_Directions_.
a: Rewrite the Itô calculus passage below from "For a smooth" up to and including "the **Itô correction**.", putting "second-order correction" in place of "Itô correction".
b: Write the next part of the Itô calculus passage below, starting right after its last sentence.
━━━━━ Source extract
For smooth functions, d[f(X_t)] = f'(X_t) dX_t.

For Brownian motion, this is wrong. Consider f(x) = x²:

$$d[W_t^2] \neq 2W_t \, dW_t$$

The correct answer (Itô's lemma) includes an extra term:

$$d[W_t^2] = 2W_t \, dW_t + dt$$

### The Culprit: Quadratic Variation

In classical calculus, (dx)² → 0 as dx → 0.

For Brownian motion, (dW)² → dt ≠ 0.

This non-vanishing quadratic variation is why stochastic calculus has different rules.

## Itô Calculus

### Itô's Lemma

For a smooth function f(X_t, t) where dX_t = μ dt + σ dW_t:

$$df = \frac{\partial f}{\partial t} dt + \frac{\partial f}{\partial x} dX_t + \frac{1}{2} \frac{\partial^2 f}{\partial x^2} (dX_t)^2$$

Using (dW)² = dt, (dt)² = 0, dt·dW = 0:

$$df = \left(\frac{\partial f}{\partial t} + \mu \frac{\partial f}{\partial x} + \frac{\sigma^2}{2} \frac{\partial^2 f}{\partial x^2}\right) dt + \sigma \frac{\partial f}{\partial x} dW_t$$

The extra term (σ²/2) ∂²f/∂x² is the **Itô correction**.
━━━━━━━━━━
━━━━━ Record set
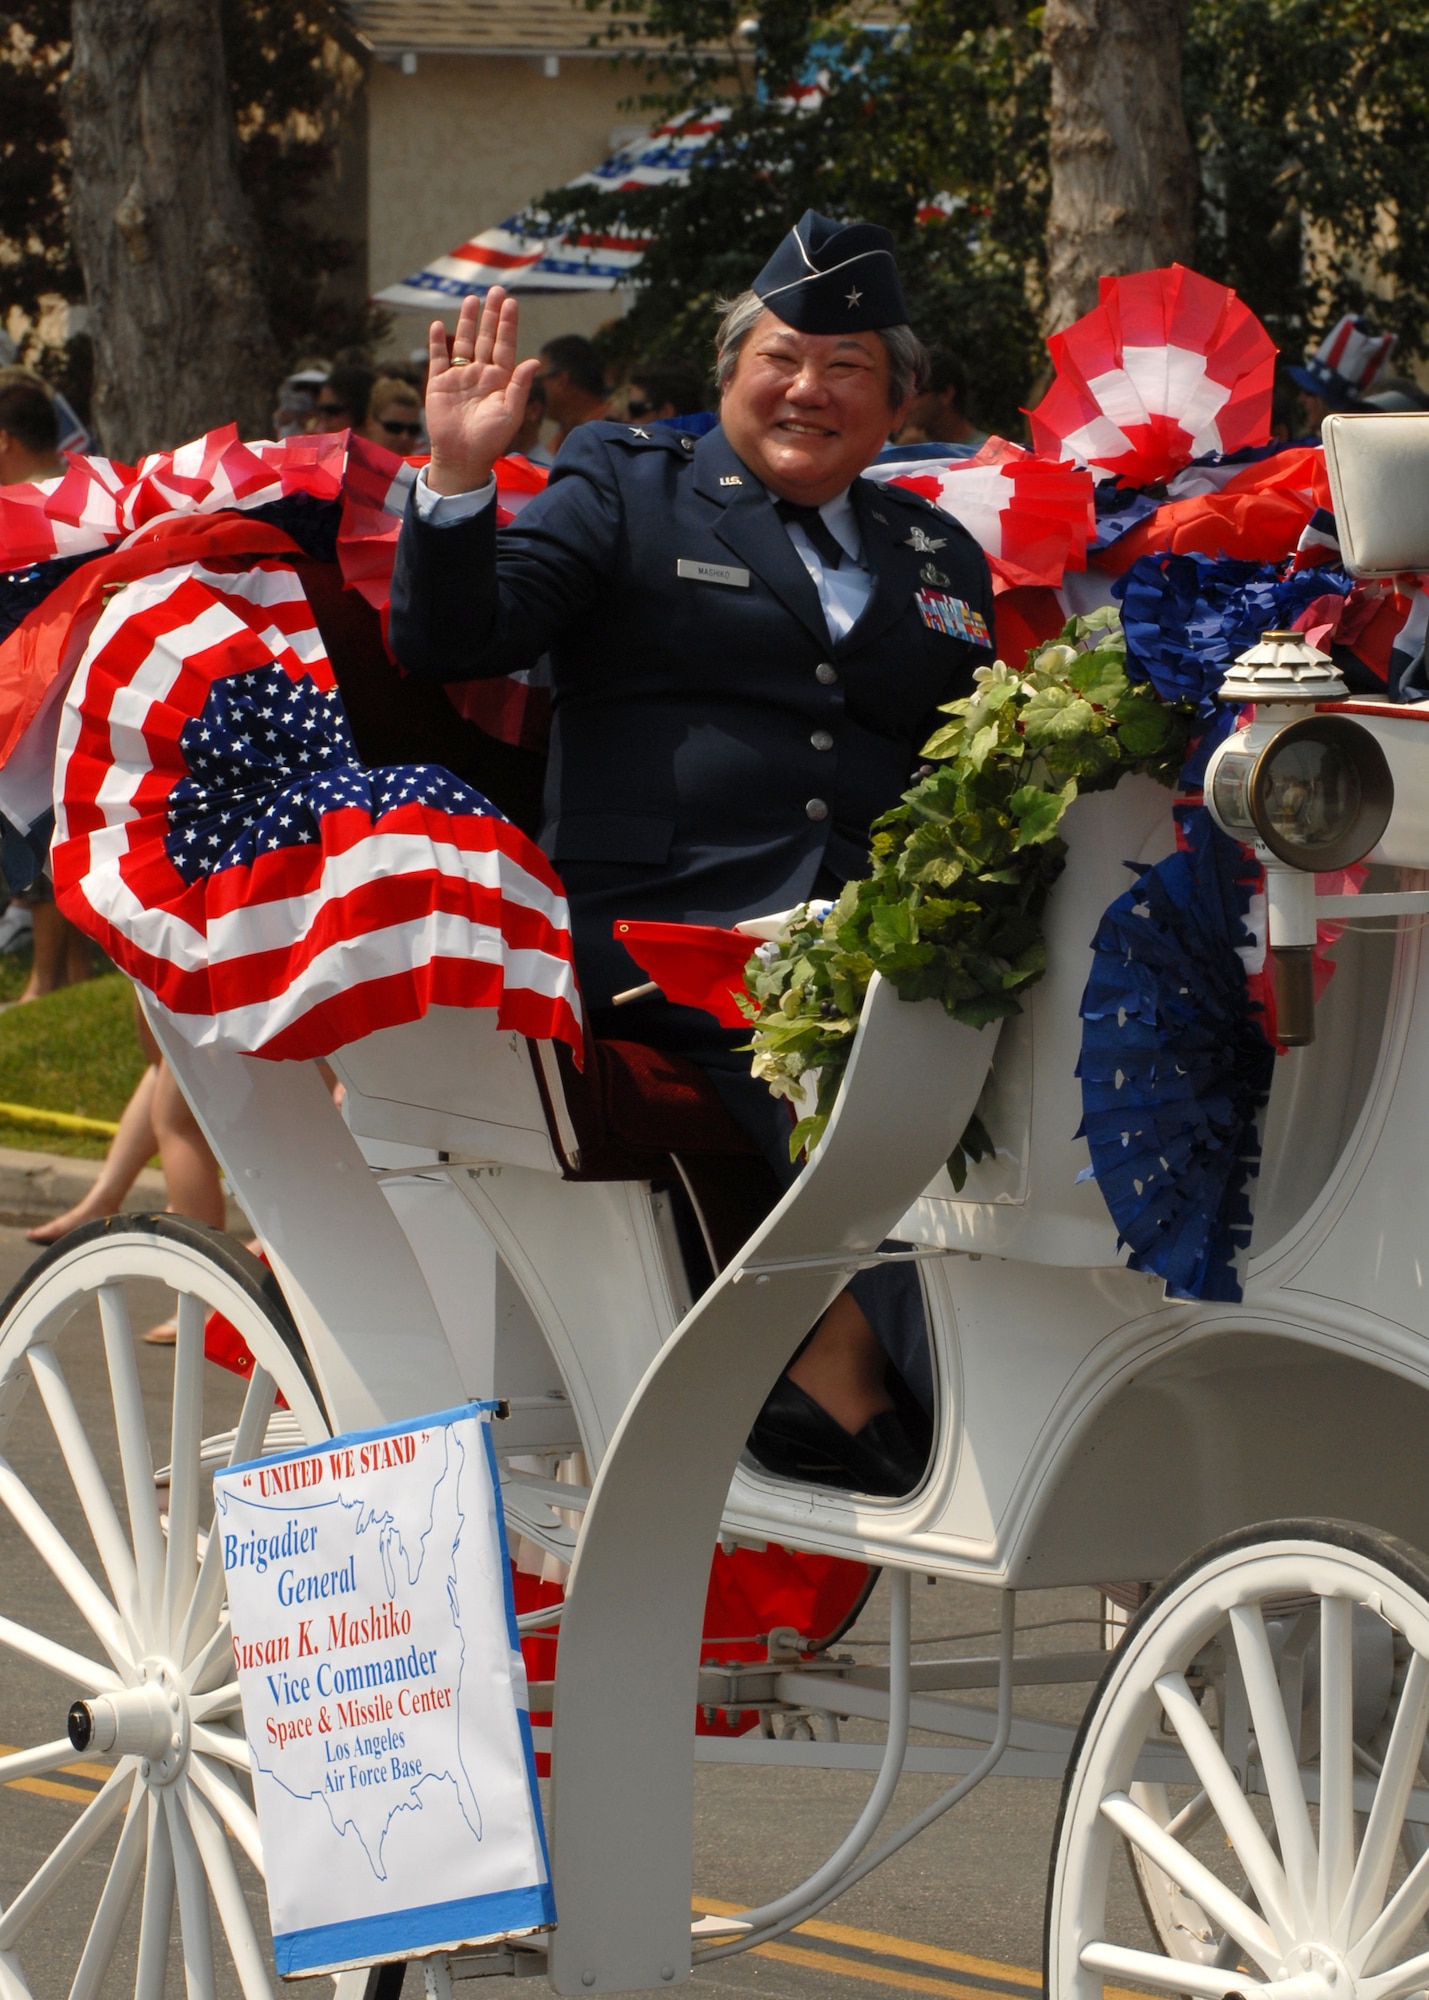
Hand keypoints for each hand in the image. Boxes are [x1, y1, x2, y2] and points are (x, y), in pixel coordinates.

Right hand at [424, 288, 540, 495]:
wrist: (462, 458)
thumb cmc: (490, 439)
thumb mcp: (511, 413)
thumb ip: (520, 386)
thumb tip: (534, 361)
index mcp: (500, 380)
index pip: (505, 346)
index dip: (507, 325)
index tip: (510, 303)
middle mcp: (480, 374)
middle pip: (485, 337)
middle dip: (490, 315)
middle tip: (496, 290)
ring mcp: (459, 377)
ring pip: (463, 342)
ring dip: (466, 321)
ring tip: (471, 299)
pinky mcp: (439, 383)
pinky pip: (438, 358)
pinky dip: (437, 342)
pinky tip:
━━━━━━━━━━
_Answers for each item_.
a:
For a smooth function f(X_t, t) where dX_t = μ dt + σ dW_t:

$$df = \frac{\partial f}{\partial t} dt + \frac{\partial f}{\partial x} dX_t + \frac{1}{2} \frac{\partial^2 f}{\partial x^2} (dX_t)^2$$

Using (dW)² = dt, (dt)² = 0, dt·dW = 0:

$$df = \left(\frac{\partial f}{\partial t} + \mu \frac{\partial f}{\partial x} + \frac{\sigma^2}{2} \frac{\partial^2 f}{\partial x^2}\right) dt + \sigma \frac{\partial f}{\partial x} dW_t$$

The extra term (σ²/2) ∂²f/∂x² is the **second-order correction**.

b:
### Example: Geometric Brownian Motion

Stock prices often modeled as:
$$dS_t = \mu S_t \, dt + \sigma S_t \, dW_t$$

Apply Itô's lemma to f(S) = log(S):

$$d[\log S_t] = \left(\mu - \frac{\sigma^2}{2}\right) dt + \sigma \, dW_t$$

So log(S_t) is Brownian motion with drift μ - σ²/2.

**Solution**:
$$S_t = S_0 \exp\left[\left(\mu - \frac{\sigma^2}{2}\right)t + \sigma W_t\right]$$

## Estimating Drift and Diffusion

### The Estimation Problem

Given observations X_{t₁}, X_{t₂}, ..., X_{tₙ} from:
$$dX_t = \mu(X_t) dt + \sigma(X_t) dW_t$$

Estimate μ(x) and σ(x).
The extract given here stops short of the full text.